Vodafone 'pauses' use of Huawei kit in core networks amid espionage concerns

James Cook
Vodafone has paused the installation of Huawei hardware in its core network. - AFP
Vodafone has paused the installation of Huawei hardware in its core network. - AFP

Vodafone will pause installation of hardware created by Chinese technology business Huawei in its core networks, the company’s chief executive said on Friday.

The decision by Vodafone places more pressure on Huawei, which has seen its hardware blocked by several phone networks around the world in recent months following growing concern over the business’ closeness to the Chinese government.

Nick Read, Vodafone’s chief executive, said during the business’ earning call on Friday that Vodafone was communicating with security agencies in the UK, but said that he chose to pause the installation of new hardware in Vodafone’s core network due to “general noise” about the subject.

The “noise level is at an unhealthy level across Europe,” Mr Read said of the ongoing debate about the Chinese business.
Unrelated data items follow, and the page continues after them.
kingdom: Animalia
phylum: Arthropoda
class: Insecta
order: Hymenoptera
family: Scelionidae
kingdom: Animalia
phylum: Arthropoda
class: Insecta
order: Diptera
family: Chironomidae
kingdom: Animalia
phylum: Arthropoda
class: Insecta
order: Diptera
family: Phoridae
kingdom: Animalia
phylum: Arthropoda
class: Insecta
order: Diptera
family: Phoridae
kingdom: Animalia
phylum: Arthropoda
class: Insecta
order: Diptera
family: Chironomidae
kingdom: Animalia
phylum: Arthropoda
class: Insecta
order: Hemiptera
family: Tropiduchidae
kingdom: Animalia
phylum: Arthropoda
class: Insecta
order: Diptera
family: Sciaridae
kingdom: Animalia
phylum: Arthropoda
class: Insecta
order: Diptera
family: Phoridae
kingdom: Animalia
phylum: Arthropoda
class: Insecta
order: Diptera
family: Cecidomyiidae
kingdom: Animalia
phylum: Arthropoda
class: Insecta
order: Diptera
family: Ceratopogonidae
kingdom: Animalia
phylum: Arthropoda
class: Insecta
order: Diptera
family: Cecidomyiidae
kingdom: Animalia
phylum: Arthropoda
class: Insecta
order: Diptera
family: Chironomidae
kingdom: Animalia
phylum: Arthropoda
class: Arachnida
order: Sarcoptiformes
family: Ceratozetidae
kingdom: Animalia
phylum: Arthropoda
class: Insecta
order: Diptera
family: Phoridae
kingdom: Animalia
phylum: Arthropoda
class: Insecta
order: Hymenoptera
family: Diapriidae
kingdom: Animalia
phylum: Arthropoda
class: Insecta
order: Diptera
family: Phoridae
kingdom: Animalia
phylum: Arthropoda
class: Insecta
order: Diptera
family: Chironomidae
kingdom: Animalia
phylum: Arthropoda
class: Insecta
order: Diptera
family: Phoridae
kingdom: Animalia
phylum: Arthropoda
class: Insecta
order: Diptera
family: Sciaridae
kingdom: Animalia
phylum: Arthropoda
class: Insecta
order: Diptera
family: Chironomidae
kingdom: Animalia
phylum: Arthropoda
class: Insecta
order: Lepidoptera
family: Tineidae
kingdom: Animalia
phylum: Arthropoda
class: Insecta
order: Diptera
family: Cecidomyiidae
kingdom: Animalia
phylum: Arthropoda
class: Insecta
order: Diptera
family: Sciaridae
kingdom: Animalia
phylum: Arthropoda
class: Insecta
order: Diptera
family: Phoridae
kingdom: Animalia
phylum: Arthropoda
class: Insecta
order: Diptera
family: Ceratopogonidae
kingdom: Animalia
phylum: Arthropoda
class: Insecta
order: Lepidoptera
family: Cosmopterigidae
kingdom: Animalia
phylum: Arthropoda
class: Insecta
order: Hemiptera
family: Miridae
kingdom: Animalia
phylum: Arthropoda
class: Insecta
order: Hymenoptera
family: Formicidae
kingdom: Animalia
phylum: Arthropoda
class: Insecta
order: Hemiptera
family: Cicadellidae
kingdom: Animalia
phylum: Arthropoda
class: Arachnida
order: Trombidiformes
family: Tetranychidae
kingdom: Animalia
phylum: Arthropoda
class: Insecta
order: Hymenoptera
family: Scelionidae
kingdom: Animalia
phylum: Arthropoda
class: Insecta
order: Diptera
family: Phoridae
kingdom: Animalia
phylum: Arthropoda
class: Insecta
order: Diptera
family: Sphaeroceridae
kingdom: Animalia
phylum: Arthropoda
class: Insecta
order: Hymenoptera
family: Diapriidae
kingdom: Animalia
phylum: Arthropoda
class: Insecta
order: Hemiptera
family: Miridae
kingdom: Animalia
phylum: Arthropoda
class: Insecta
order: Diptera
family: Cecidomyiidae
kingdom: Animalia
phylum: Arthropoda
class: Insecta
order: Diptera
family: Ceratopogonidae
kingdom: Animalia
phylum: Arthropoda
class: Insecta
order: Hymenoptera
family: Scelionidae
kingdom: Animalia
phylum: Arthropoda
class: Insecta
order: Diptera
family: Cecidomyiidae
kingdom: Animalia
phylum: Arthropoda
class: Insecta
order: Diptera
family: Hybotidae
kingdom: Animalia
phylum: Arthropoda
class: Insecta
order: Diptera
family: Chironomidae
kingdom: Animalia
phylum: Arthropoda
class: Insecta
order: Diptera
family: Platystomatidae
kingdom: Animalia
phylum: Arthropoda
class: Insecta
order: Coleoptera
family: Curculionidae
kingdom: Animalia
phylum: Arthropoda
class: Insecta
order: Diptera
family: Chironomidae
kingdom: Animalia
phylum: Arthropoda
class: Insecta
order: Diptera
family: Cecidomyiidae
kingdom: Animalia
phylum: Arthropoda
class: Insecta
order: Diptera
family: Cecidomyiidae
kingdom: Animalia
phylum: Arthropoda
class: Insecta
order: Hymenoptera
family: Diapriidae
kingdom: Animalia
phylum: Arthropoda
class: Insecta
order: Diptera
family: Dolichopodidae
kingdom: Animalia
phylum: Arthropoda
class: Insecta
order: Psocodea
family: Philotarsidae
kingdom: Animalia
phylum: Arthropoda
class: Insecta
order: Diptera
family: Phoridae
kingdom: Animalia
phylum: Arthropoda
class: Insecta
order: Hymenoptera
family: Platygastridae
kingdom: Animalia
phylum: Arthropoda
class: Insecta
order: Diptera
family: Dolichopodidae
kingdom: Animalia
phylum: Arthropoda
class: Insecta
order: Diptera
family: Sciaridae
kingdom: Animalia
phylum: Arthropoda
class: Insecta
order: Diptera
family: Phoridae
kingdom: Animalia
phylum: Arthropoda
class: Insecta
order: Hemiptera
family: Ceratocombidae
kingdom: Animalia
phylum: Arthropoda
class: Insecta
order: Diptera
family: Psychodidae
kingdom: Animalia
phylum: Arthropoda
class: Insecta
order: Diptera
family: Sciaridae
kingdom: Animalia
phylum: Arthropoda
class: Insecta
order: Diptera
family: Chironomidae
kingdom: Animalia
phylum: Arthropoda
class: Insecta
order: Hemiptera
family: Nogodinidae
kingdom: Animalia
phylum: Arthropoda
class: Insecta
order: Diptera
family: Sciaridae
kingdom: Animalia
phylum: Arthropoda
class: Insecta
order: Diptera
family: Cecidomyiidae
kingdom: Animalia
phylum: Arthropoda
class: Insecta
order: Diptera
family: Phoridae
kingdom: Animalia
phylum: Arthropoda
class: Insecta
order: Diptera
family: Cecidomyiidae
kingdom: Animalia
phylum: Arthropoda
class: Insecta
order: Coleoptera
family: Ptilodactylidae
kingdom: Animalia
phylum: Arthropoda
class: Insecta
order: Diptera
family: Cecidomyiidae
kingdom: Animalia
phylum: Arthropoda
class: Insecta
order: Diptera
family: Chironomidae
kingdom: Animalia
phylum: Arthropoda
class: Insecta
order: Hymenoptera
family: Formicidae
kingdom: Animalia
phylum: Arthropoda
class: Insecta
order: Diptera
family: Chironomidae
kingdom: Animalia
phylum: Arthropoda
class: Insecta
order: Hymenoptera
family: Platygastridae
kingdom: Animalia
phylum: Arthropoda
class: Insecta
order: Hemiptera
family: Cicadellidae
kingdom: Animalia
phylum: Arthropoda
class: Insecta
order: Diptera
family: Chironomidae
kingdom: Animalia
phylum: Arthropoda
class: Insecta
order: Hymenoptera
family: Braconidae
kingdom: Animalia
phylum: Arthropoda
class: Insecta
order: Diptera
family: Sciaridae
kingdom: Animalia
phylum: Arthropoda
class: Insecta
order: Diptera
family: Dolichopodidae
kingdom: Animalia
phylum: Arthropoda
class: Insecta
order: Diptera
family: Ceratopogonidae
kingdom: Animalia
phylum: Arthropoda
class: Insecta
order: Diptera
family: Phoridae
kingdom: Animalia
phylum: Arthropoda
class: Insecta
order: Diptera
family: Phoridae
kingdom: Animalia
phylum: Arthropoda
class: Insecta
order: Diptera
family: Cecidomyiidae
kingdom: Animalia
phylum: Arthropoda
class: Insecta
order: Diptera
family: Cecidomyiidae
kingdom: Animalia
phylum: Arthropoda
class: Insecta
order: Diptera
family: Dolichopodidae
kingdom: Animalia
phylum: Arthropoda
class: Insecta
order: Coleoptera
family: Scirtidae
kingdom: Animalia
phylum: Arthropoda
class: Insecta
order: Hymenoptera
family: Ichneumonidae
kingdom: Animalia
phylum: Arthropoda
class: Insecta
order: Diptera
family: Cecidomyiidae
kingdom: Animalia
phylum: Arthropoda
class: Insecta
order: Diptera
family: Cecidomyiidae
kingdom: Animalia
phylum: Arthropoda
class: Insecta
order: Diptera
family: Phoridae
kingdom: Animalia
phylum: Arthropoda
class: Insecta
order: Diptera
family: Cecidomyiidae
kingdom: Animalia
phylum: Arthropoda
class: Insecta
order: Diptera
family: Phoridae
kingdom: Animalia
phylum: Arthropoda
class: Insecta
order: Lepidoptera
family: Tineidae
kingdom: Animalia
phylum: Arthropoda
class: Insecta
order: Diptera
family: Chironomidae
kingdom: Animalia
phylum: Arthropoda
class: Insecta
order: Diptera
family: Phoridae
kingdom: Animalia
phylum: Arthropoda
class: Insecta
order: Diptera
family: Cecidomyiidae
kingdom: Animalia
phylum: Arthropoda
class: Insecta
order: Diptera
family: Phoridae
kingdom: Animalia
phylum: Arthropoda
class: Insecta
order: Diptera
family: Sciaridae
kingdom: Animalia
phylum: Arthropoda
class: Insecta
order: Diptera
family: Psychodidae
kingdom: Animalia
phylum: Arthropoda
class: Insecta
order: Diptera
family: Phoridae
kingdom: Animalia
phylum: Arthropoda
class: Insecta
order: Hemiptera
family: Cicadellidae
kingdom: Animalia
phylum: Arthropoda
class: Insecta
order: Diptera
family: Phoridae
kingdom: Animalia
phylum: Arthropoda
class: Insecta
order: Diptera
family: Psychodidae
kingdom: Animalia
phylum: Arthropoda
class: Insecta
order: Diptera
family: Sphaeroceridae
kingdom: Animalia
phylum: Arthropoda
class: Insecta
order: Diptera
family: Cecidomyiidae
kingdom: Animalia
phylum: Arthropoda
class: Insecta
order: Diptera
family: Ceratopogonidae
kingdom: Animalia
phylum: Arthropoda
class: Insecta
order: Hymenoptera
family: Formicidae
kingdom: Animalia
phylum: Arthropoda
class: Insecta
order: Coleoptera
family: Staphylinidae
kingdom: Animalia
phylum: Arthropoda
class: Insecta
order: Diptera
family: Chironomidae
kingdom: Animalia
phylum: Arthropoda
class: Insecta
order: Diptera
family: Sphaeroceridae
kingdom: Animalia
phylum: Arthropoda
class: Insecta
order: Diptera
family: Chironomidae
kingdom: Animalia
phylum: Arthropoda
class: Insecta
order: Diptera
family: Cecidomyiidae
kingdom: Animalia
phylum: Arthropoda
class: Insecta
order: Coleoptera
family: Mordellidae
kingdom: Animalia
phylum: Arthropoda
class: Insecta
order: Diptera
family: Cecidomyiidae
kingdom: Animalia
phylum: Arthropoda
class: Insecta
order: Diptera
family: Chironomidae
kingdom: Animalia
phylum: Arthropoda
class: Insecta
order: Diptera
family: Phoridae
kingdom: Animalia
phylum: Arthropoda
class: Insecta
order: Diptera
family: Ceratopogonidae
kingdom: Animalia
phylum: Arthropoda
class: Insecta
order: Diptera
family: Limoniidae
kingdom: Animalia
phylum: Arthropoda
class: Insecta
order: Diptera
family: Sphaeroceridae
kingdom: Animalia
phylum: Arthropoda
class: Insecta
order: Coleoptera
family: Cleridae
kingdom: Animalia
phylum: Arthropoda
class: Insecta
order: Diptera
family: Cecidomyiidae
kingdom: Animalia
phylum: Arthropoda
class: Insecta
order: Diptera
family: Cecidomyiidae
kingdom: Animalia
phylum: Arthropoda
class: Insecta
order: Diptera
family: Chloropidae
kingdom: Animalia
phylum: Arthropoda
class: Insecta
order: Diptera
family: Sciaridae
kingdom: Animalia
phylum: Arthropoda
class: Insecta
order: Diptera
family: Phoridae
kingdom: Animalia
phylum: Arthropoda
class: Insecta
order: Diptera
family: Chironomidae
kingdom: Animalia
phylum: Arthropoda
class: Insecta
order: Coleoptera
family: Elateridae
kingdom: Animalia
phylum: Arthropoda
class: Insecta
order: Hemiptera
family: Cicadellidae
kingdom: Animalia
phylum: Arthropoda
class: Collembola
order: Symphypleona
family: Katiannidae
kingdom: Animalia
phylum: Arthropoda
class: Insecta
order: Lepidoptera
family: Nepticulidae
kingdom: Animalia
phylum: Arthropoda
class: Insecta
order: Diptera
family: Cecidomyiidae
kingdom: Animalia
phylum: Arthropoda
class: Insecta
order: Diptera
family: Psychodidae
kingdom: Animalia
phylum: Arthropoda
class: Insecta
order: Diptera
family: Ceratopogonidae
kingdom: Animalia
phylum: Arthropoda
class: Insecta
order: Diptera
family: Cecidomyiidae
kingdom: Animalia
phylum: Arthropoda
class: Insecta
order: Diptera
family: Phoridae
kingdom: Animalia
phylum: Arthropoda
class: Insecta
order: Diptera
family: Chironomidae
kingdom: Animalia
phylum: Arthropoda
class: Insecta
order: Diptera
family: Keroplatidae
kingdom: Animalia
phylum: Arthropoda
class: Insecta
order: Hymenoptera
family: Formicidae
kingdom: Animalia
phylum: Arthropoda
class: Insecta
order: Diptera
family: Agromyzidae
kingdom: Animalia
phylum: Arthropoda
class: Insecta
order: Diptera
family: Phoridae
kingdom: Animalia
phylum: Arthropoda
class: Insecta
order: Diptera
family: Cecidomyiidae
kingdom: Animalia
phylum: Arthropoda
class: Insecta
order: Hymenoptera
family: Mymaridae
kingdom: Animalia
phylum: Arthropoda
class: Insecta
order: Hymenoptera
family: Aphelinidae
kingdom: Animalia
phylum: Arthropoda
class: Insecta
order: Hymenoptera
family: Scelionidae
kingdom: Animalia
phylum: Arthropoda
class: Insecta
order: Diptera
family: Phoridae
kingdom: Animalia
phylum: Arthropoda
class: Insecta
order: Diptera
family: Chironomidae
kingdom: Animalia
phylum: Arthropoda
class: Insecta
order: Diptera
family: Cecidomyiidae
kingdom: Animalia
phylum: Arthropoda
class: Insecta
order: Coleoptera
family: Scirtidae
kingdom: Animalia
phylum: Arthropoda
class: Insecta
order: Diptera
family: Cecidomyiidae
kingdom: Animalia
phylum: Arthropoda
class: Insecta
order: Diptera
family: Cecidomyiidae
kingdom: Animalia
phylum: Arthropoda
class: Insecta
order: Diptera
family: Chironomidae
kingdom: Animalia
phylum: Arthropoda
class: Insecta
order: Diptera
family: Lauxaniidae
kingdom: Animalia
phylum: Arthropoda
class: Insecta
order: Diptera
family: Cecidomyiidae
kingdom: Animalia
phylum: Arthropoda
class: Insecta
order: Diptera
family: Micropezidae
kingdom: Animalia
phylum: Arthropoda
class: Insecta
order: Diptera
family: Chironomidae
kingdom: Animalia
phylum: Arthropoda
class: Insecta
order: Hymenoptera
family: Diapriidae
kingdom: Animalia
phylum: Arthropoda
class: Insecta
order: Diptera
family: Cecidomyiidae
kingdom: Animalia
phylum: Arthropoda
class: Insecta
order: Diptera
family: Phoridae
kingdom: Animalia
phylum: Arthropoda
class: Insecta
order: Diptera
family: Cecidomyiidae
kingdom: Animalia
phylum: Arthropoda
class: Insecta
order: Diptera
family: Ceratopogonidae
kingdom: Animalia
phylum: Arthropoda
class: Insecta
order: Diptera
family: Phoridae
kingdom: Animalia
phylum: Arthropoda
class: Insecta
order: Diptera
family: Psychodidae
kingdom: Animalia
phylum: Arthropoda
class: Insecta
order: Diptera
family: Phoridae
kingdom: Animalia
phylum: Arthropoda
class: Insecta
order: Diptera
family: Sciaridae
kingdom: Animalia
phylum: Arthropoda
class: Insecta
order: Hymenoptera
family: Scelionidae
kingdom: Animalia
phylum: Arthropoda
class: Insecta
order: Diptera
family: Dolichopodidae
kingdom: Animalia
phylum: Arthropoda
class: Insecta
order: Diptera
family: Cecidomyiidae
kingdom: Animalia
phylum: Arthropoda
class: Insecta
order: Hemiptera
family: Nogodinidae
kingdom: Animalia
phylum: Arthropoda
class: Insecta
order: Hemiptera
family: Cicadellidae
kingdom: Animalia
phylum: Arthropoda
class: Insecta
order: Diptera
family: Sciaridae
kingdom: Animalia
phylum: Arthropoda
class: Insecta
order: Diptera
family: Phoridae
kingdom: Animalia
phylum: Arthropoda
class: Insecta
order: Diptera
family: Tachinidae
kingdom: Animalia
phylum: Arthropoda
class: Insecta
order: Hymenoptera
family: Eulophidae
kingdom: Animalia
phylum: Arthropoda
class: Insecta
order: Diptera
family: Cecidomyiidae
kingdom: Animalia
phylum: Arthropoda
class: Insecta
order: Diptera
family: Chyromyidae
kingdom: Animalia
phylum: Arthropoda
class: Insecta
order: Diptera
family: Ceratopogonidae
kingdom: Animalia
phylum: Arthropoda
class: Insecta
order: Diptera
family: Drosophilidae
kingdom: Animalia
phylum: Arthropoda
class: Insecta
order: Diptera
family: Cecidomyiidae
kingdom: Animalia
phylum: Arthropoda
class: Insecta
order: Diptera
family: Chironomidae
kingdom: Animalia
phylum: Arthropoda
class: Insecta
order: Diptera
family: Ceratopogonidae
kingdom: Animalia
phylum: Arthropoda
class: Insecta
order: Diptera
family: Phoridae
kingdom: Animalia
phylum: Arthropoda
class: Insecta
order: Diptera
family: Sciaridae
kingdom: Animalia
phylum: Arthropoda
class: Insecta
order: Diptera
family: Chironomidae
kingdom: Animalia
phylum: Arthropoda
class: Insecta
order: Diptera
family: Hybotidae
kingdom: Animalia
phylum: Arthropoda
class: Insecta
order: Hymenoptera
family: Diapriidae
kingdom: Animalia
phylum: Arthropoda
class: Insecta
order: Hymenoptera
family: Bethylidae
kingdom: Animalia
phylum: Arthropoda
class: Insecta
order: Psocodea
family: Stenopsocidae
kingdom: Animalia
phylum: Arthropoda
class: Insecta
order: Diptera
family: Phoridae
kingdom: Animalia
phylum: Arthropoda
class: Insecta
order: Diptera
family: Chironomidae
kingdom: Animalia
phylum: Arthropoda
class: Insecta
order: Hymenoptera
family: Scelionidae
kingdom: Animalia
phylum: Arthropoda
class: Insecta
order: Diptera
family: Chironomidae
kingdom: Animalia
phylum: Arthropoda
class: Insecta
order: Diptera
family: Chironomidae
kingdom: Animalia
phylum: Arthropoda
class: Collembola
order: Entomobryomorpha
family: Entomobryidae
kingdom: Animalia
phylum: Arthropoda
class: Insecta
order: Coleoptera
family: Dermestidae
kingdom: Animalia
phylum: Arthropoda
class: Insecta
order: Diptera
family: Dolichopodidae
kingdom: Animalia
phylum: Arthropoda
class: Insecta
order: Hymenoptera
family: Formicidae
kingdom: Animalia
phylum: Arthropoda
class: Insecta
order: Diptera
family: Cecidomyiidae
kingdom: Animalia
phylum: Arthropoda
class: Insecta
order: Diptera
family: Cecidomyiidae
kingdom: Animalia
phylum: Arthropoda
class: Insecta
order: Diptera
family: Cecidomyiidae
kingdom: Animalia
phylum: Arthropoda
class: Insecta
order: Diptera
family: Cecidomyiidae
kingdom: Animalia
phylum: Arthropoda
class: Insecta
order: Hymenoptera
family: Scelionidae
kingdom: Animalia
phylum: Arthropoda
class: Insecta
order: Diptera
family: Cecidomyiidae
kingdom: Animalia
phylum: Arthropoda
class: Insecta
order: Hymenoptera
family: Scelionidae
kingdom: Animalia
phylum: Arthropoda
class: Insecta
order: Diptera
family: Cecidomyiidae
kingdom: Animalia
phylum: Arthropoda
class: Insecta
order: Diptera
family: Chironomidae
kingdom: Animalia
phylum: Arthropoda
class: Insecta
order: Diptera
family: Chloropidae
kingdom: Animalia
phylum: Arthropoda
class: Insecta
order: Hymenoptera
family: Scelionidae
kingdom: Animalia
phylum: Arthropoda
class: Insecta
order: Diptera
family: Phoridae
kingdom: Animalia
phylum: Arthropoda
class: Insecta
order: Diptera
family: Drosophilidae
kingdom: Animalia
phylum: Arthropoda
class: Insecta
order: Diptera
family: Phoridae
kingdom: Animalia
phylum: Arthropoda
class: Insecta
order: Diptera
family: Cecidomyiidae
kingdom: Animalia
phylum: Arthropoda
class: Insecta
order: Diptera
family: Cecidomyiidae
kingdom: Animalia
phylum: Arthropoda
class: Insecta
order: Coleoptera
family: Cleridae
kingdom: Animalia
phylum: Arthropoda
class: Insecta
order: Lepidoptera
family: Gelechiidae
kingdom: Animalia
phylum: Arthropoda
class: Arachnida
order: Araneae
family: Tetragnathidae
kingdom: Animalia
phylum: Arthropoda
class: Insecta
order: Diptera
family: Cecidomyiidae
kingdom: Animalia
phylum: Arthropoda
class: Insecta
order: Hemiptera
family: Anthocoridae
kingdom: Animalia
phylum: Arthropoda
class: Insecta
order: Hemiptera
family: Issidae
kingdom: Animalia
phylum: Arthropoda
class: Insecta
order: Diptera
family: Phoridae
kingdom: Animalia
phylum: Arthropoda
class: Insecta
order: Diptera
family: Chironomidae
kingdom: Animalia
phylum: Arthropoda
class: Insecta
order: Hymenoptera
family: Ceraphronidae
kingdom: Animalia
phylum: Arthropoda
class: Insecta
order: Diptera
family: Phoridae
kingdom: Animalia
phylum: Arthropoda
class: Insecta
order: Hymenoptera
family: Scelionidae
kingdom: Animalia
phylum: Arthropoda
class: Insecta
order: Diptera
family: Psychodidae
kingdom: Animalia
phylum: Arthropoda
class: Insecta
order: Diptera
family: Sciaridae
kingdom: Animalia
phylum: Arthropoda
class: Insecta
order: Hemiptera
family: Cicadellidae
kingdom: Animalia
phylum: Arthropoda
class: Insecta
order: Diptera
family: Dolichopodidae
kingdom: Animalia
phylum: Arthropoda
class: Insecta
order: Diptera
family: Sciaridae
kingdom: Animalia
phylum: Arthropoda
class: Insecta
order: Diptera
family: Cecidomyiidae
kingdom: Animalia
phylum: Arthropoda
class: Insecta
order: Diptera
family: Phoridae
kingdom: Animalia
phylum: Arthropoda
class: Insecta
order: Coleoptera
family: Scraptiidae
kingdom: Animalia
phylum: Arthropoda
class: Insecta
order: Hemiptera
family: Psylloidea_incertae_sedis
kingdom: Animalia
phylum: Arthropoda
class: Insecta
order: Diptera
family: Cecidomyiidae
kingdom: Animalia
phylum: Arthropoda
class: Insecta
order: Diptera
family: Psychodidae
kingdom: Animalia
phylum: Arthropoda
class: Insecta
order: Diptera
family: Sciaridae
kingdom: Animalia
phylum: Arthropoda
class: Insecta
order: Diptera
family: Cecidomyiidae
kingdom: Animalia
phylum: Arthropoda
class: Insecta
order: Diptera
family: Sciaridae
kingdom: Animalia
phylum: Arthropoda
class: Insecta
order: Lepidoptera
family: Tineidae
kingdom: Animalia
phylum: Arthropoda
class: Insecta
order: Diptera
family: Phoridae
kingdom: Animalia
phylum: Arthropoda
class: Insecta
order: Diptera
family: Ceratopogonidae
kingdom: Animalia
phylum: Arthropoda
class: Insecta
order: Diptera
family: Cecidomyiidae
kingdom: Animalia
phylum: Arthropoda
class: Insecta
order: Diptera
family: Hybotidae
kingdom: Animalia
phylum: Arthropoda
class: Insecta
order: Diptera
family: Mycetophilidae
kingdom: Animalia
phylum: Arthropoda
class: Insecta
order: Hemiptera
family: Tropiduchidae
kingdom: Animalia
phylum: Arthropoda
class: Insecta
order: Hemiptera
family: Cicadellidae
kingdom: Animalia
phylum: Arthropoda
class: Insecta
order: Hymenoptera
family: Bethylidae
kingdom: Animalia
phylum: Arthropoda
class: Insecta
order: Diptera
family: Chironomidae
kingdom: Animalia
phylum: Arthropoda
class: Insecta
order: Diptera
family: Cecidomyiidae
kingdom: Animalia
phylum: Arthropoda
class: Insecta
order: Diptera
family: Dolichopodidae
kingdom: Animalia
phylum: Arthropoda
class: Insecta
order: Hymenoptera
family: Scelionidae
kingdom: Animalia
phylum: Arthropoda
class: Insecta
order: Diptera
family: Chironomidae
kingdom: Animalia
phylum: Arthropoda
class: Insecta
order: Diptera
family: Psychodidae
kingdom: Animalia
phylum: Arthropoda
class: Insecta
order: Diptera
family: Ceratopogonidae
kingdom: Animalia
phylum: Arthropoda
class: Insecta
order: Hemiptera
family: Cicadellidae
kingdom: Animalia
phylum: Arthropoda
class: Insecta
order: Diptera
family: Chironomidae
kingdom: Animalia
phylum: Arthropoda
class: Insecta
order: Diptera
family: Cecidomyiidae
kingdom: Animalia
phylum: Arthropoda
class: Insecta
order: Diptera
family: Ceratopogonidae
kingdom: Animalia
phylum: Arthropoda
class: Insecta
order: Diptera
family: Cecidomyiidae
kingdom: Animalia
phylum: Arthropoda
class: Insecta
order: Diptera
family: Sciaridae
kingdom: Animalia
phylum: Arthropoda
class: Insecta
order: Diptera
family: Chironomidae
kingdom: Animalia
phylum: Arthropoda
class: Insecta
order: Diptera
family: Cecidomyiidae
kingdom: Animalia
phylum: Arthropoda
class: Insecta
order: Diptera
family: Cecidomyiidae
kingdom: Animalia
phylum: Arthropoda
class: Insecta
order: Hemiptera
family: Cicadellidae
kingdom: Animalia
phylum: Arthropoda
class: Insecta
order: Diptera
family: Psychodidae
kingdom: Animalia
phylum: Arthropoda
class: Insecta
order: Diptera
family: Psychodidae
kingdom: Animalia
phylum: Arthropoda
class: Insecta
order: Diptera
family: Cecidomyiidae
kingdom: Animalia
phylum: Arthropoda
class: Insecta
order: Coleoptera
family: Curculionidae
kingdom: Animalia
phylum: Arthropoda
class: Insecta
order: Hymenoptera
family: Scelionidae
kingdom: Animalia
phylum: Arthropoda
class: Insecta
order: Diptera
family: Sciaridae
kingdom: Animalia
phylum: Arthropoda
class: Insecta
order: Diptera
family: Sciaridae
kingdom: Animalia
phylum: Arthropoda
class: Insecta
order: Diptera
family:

The debate around Huawei risks becoming a “tailspin into more emotion rather than facts,” he said.

Vodafone will continue to purchase Huawei technology for its 4G and 5G networks, but will rely on competitors including Nokia and Ericsson in its core network, Mr Read said. The chief executive warned that a ban on Huawei technology would significantly delay the launch of 5G networks.

The pause on installation of does not affect the UK, Mr Read said, as no Huawei technology is used in Vodafone's core UK network.

A Huawei spokesman said: “Vodafone and Huawei are long-term strategic partners that have worked together since 2007. Huawei is focused on supporting Vodafone’s 5G network rollouts, of which the core is a small proportion. We are grateful to Vodafone for its support of Huawei and we will endeavour to live up to the trust placed in us.”

On Thursday, the Prince’s Trust charity announced it would not accept any new donations from Huawei. And earlier this month, Oxford University said it had suspended all new research grants and donations from the business.

On Friday, Vodafone reported a 6.8pc fall in turnover to €10.9bn (£9.42bn), narrowly missing analyst expectations for the last three months.

Vodafone’s performance in key markets including Spain and Italy was poor, while its overall services revenue dropped 3.9pc to €9.7bn.